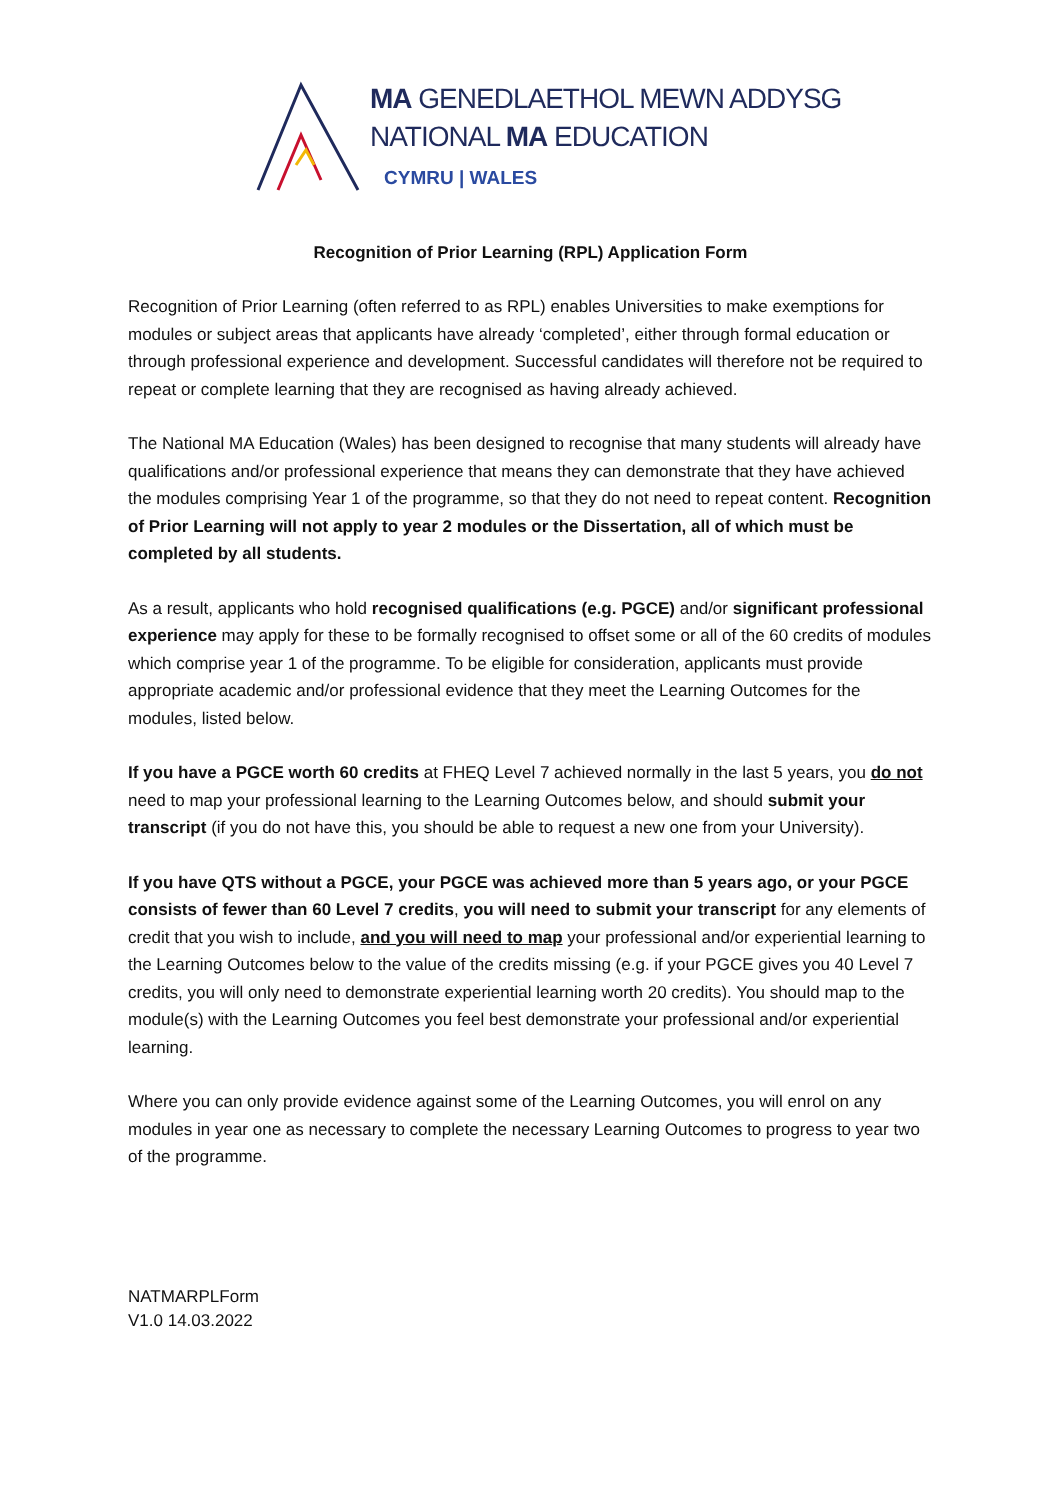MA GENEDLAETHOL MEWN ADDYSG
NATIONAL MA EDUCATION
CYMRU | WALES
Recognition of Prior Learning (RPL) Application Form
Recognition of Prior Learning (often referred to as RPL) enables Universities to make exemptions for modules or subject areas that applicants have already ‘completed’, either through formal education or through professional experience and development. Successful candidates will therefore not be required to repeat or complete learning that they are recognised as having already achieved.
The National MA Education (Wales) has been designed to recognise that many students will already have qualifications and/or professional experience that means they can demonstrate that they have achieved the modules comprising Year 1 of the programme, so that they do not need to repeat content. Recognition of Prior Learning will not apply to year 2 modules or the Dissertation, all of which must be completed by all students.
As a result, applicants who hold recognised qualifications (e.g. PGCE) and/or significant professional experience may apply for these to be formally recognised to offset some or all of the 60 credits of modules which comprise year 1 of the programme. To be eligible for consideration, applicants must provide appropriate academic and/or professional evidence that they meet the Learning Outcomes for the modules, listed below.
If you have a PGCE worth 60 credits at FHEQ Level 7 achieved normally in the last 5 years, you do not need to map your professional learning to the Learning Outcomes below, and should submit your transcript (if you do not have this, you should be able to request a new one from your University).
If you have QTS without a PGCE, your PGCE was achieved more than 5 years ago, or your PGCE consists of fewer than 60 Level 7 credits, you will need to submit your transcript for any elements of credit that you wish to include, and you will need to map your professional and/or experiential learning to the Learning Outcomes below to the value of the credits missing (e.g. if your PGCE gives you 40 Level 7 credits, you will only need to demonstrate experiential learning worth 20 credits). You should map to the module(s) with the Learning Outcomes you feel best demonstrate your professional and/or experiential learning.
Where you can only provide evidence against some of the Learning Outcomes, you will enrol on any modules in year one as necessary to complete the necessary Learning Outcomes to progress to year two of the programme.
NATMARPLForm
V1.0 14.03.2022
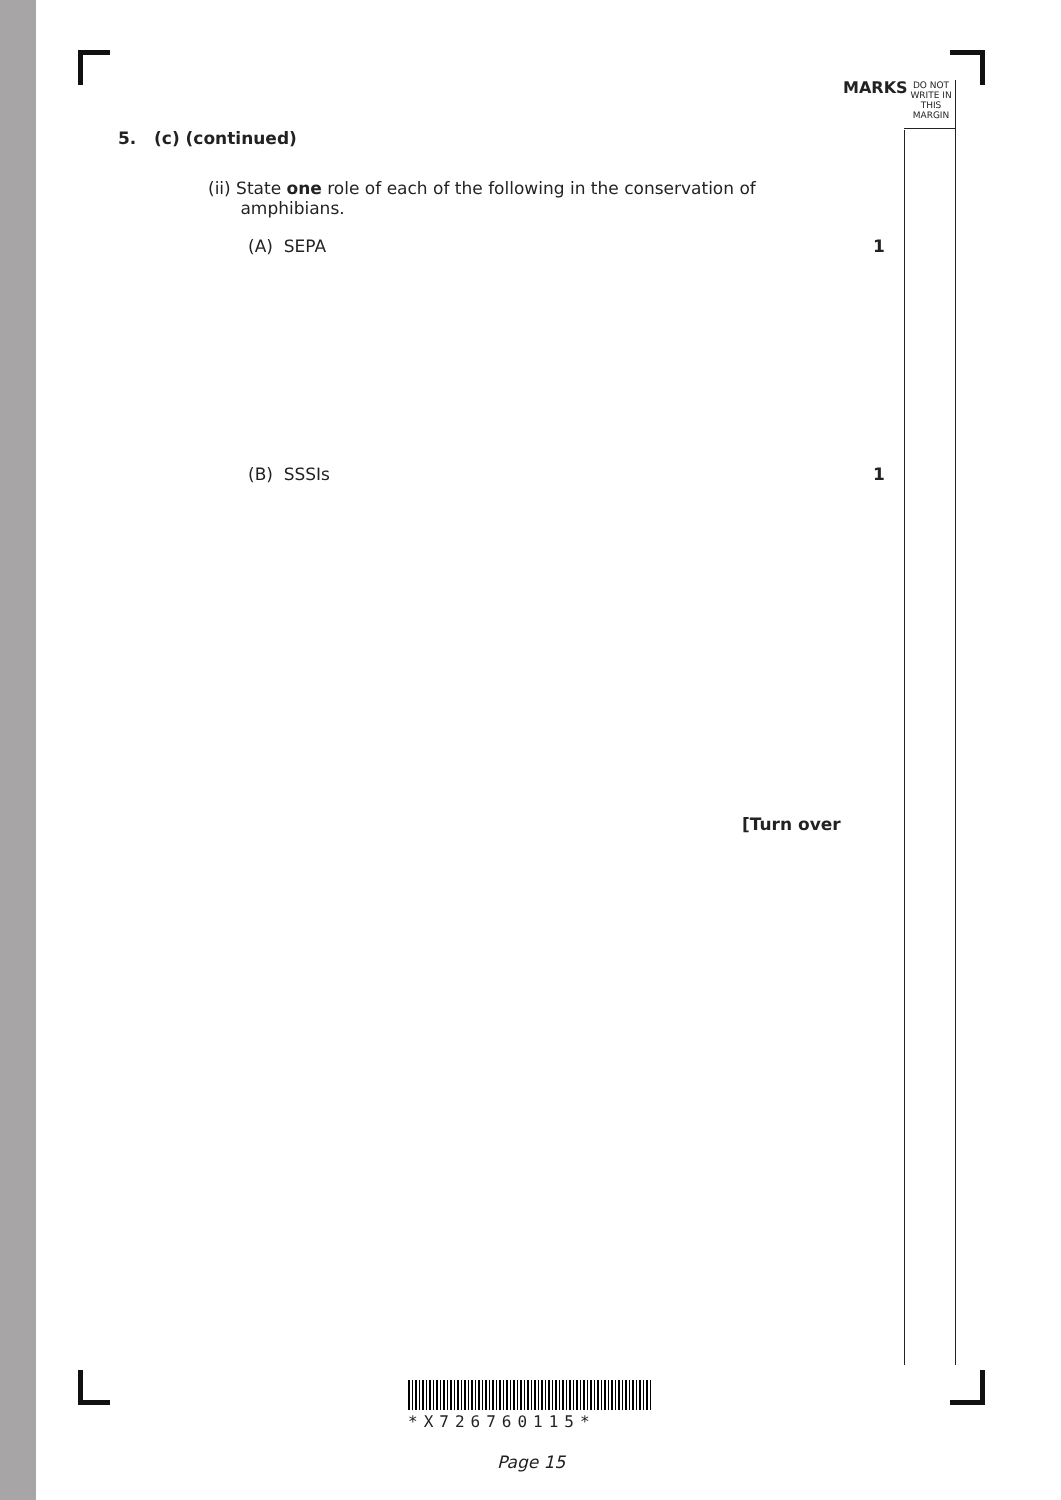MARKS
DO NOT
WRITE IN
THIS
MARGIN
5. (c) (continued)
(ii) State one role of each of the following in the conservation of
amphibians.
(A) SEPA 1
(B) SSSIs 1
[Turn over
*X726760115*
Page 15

--

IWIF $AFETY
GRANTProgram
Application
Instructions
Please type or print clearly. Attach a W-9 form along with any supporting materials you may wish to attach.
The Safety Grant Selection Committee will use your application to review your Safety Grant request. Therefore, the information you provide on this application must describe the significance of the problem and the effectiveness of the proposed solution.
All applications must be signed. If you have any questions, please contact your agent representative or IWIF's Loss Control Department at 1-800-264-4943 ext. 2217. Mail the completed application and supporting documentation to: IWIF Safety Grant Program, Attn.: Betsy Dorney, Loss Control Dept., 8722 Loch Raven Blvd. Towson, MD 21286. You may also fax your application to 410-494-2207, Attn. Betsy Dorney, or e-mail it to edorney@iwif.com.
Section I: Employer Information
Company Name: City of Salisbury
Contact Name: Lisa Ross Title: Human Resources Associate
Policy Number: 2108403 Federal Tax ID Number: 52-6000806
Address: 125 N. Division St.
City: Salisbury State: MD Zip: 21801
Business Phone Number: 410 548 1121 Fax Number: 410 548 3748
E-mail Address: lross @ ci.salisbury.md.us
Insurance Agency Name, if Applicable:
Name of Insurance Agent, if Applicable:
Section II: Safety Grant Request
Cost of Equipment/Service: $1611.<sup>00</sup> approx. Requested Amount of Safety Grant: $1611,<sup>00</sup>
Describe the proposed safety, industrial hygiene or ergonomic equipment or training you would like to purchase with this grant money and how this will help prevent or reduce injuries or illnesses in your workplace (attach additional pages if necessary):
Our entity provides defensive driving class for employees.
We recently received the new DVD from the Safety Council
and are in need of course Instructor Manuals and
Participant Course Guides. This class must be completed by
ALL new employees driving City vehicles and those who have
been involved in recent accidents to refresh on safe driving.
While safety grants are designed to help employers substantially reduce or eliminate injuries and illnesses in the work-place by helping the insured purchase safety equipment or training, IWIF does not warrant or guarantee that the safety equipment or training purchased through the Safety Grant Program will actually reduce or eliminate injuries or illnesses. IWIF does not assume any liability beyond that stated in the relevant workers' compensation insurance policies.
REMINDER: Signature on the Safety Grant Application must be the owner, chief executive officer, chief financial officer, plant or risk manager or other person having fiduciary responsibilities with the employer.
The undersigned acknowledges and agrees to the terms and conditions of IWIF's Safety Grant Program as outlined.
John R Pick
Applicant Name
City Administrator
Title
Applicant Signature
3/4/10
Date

WORK ORDER: Where does the word "Applicable" appear in the records above? Return every line that holds it.

OUTPUT OF THE EXERCISE:
Insurance Agency Name, if Applicable:
Name of Insurance Agent, if Applicable:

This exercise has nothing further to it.